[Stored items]
****************************************
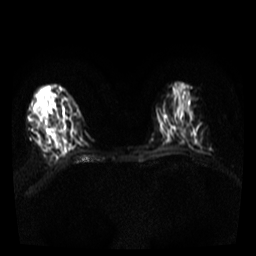
Breast MRI, one axial slice; slice 13 of 36 in the series (ordered by position); diffusion-weighted series; image 2 of 4 stored at this slice position (different b-values; order by instance number); 3 T; 5 mm slice thickness; 256 × 256 image matrix, field of view 300 × 300 mm. Female patient.
Annotated regions visible in this slice (expert manual segmentation):
- tumour on diffusion-weighted imaging: bounding box (x1, y1, x2, y2) in pixels: (35, 105, 44, 114)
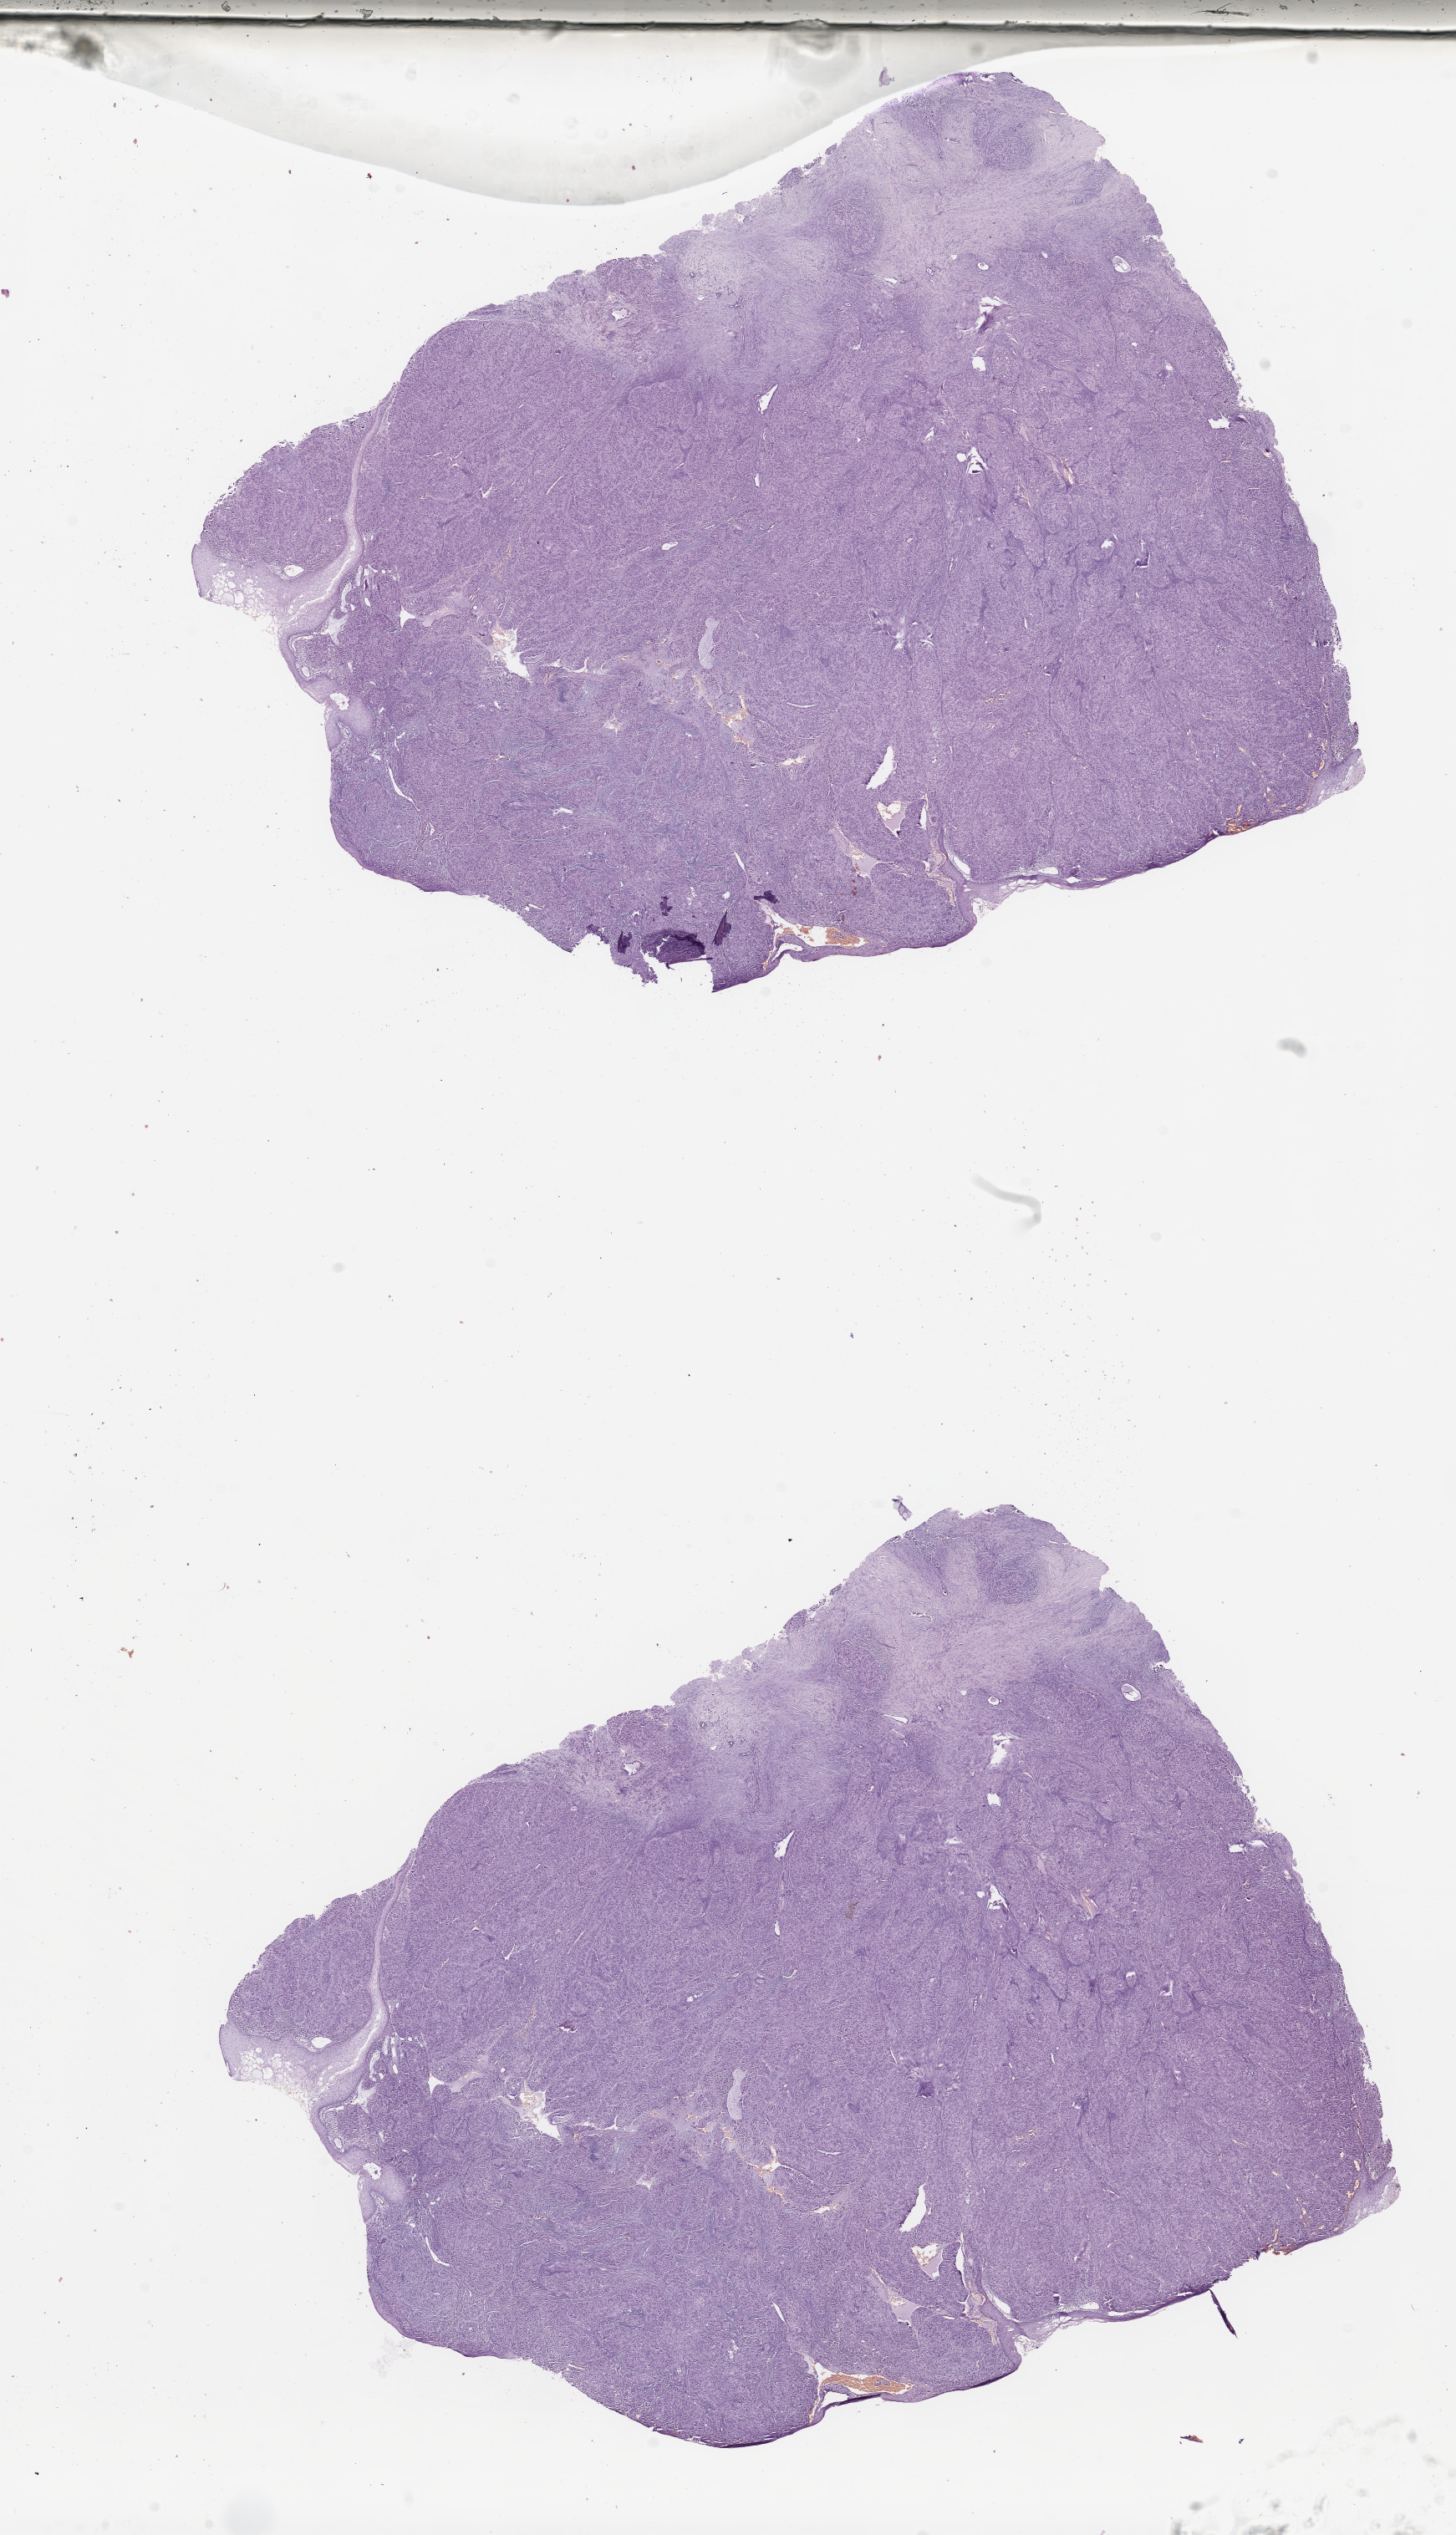
Whole-slide histology image, H&E, low-resolution overview of the scanned area, about 13.8 x 24.0 mm (slide scanned at 20x), head and neck, tissue type not recorded. Male, 64 y/o.
- patient diagnosis: Squamous cell carcinoma, NOS (base of tongue, NOS)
****************************************
■ WHAT YOU WILL DO ■
Count, in the records above, the lines that contain the word "slice"; the answer is that number alone.

■ ANSWER SPACE ■
2